> _本文抜粋_

▬▬▬

全スペクトラム
筑摩書房の増田健史さんと
作った
『意識とはなにか』
の中でも論じたように、
意識の本質は、「あるシステムの中で、
「あるものがあるものであること」
が保証されるメカニズムである。
しばしば、言語と意識の関係が
議論される。
極端な論者は、人間のように言語を
持つ存在でなければ「意識は
ないとする。
しかし、進化的視点から見れば、
自己同一性を保証する意識の
一般的メカニズムが先にあり、
それを利用して言語が発達
してきたと考えるべきだろう。
朝一番で代々木公園へ。
ロシアの文豪のマネをしていたら、
椅子が壊れて崩れ落ちた。
撮影の場所にはソメイヨシノの大木
がたくさんあって、
花見の季節には格好の場所に
なることだろう。
新潟に日帰りした。

▬▬▬

> _提供記録_

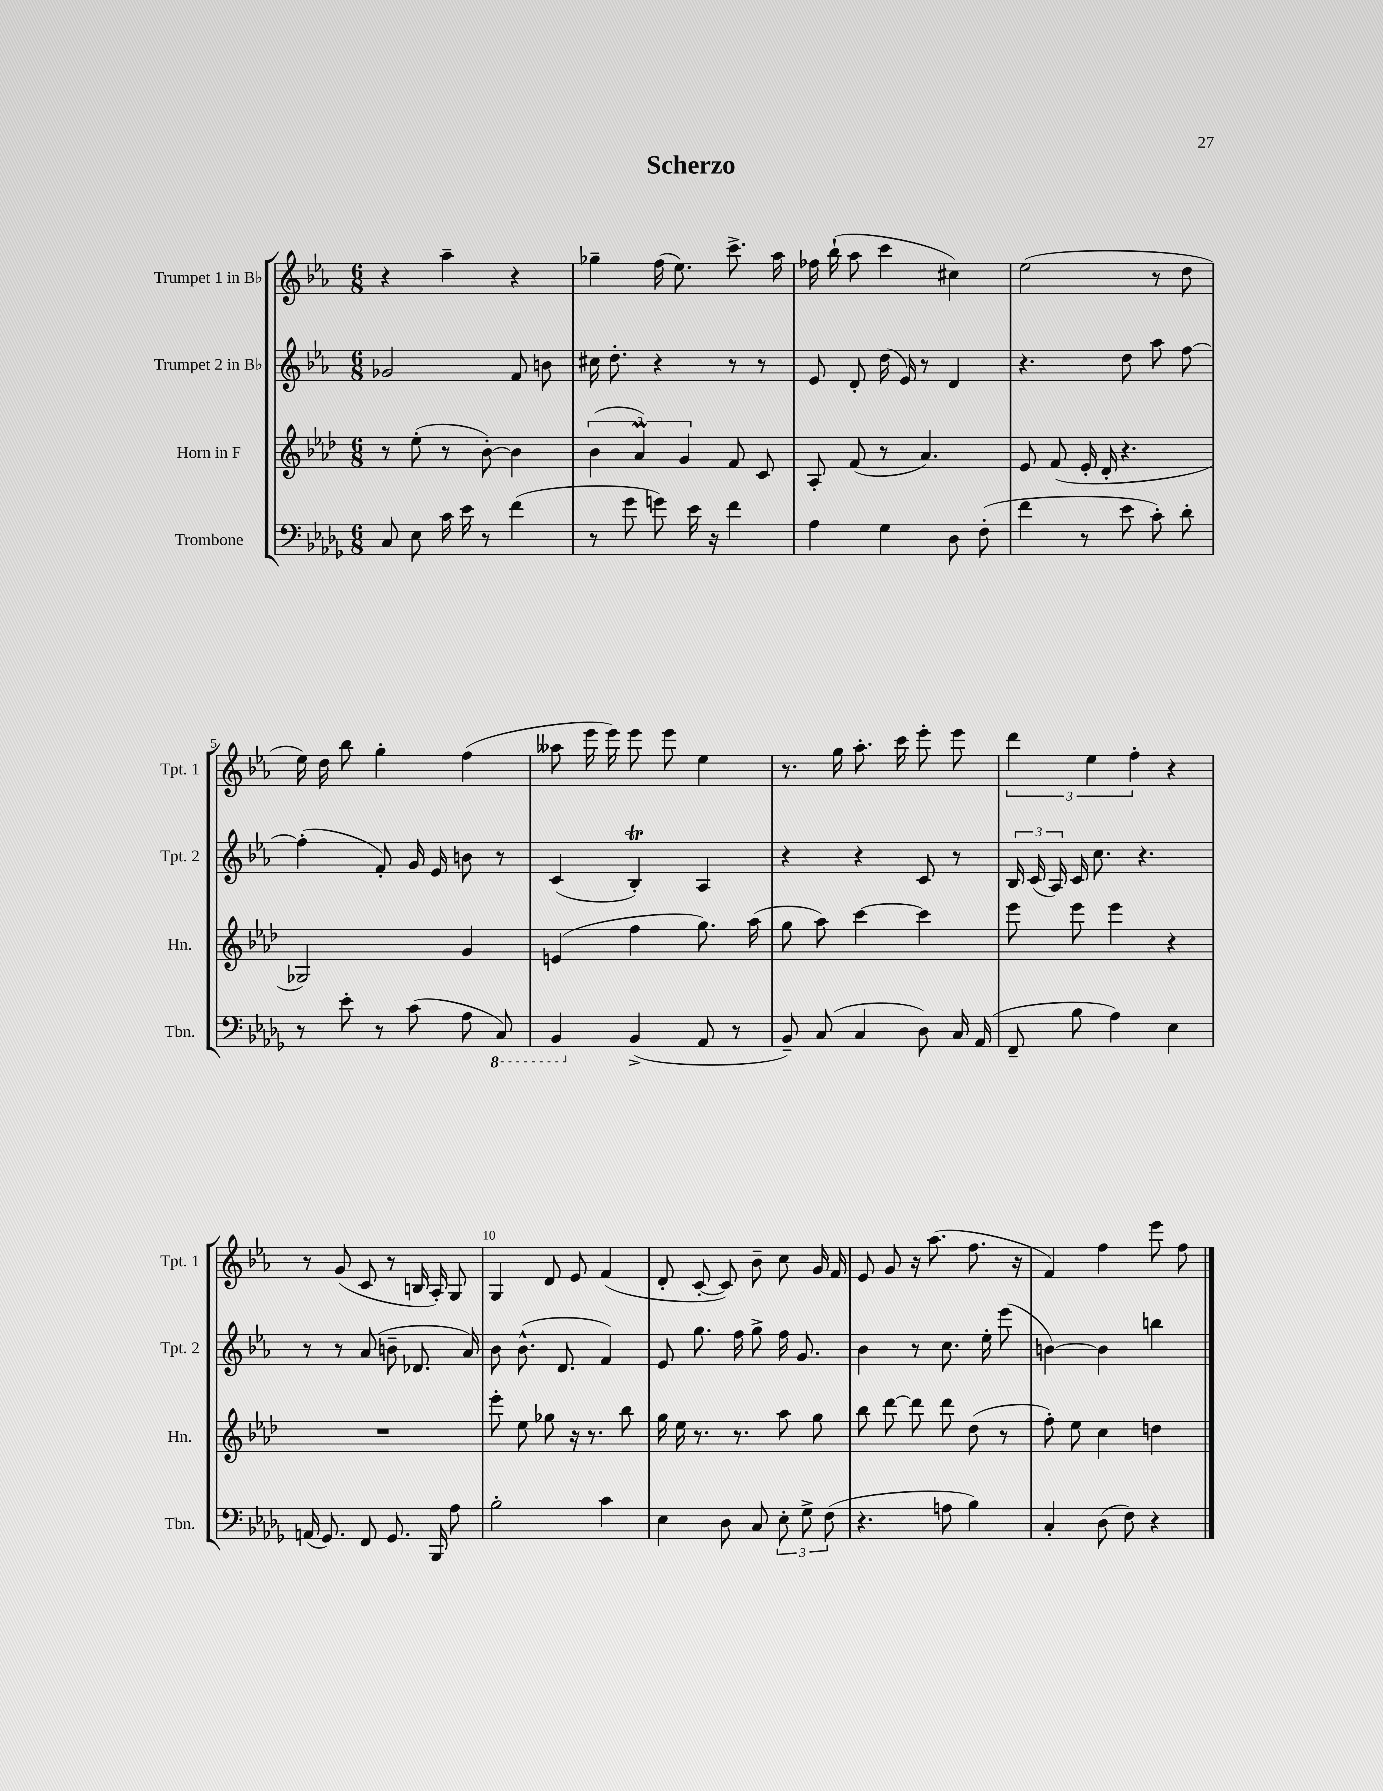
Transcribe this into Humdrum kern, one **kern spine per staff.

**kern	**kern	**kern	**kern
*staff4	*staff3	*staff2	*staff1
*clefF4	*clefG2	*clefG2	*clefG2
*k[b-e-a-d-g-]	*k[b-e-a-d-]	*k[b-e-a-]	*k[b-e-a-]
*M6/8	*M6/8	*M6/8	*M6/8
8C	8r	2g-	4r
8E-	(8ee-'	.	.
16c	8r	.	4aa-~
16e-	.	.	.
8r	[8b-')	.	.
(4f	4b-]	8f	4r
.	.	8b	.
=	=	=	=
8r	(6b-	16cc#	4gg-~
.	.	8.dd'	.
8g-	.	.	.
.	6a-)	.	.
8g)	.	4r	(16ff
.	.	.	8.ee-)
.	6g	.	.
16e-	.	.	.
16r	.	.	.
4f	8f	8r	8.ccc^
.	8c	8r	.
.	.	.	16aa-
=	=	=	=
4A-	8A-'	8e-	16ff-
.	.	.	(16bb-`
.	(8f	8d'	8aa-
4G-	8r	(16dd	4ccc
.	.	16e-)	.
.	4.a-)	8r	.
8D-	.	4d	4cc#)
(8F'	.	.	.
=	=	=	=
4f	8e-	4.r	(2ee-
.	(8f	.	.
8r	16e-'	.	.
.	16d-'	.	.
8e-	4.r	8dd	.
8c')	.	8aa-	8r
8d-'	.	[8ff	8dd
=	=	=	=
8r	2G-)	(4ff']	16ee-)
.	.	.	16dd
8e-'	.	.	8bb-
8r	.	8f')	4gg'
(8c	.	16g	.
.	.	16e-	.
8A-	4g	8b	(4ff
8CC)	.	8r	.
=	=	=	=
4BBB-	(4e	(4c	8aa--
.	.	.	16eee-
.	.	.	16eee-)
(4BB-^	4ff	4B-')	8eee-
.	.	.	8eee-
8AA-	8.gg)	4A-	4ee-
8r	.	.	.
.	(16aa-	.	.
=	=	=	=
8BB-~)	8gg	4r	8.r
(8C	8aa-)	.	.
.	.	.	16gg
4C	[4ccc	4r	8.aa-'
.	.	.	16ccc
8D-)	4ccc]	8c	8eee-'
16C	.	8r	8eee-
(16AA-	.	.	.
=	=	=	=
8FF~	8eee-	24B-	6ddd
.	.	(24c	.
.	.	24A-)	.
8B-	8eee-	16c	.
.	.	.	6ee-
.	.	8.cc	.
4A-)	4eee-	.	.
.	.	.	6ff'
.	.	4.r	.
4E-	4r	.	4r
=	=	=	=
(16AA	2.r	8r	8r
8.GG-)	.	.	.
.	.	8r	(8g
8FF	.	(8a-	8c
8.GG-	.	8b~	8r
.	.	8.d-	16B
16BBB-	.	.	16A-')
8A-	.	.	8G
.	.	16a-)	.
=	=	=	=
2B-'	8eee-'	8b-	4G
.	8ee-	(8.b-^^	.
.	8gg-	.	8d
.	.	8.d	.
.	16r	.	8e-
.	8.r	.	.
4c	.	4f)	(4f
.	8bb-	.	.
=	=	=	=
4E-	16gg	8e-	8d'
.	16ee-	.	.
.	8.r	8.gg	[8c'
8D-	.	.	8c])
.	8.r	16ff	.
8C	.	8gg^	8b-~
12E-'	8aa-	16ff	8cc
.	.	8.g	.
12G-^	.	.	.
.	8gg	.	16g
(12F	.	.	.
.	.	.	16f
=	=	=	=
4.r	8bb-	4b-	8e-
.	[8ddd-	.	8g
.	8ddd-]	8r	16r
.	.	.	(8.aa-
8A	8ddd-	8.cc	.
4B-)	(8dd-	.	8.ff
.	.	16ee-'	.
.	8r	(8eee-	.
.	.	.	16r
=	=	=	=
4C'	8ff')	[4b)	4f)
.	8ee-	.	.
(8D-	4cc	4b]	4ff
8F)	.	.	.
4r	4dd	4bb	8eee-
.	.	.	8ff
==	==	==	==
*-	*-	*-	*-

▬▬▬

> _指示_
**a.** 本文抜粋のうち、「の中でも論じたように、」を含む語句から始めて「してきたと考えるべきだろう。」で終わる部分を、そのまま書き写してください。
**b.** 記録の中で「kern」という文字列を含む行は何行あるか、数だけを答えてください。大文字と小文字は区別します。

> _解答例_
**a.**
の中でも論じたように、
意識の本質は、「あるシステムの中で、
「あるものがあるものであること」
が保証されるメカニズムである。
しばしば、言語と意識の関係が
議論される。
極端な論者は、人間のように言語を
持つ存在でなければ「意識は
ないとする。
しかし、進化的視点から見れば、
自己同一性を保証する意識の
一般的メカニズムが先にあり、
それを利用して言語が発達
してきたと考えるべきだろう。

**b.** 2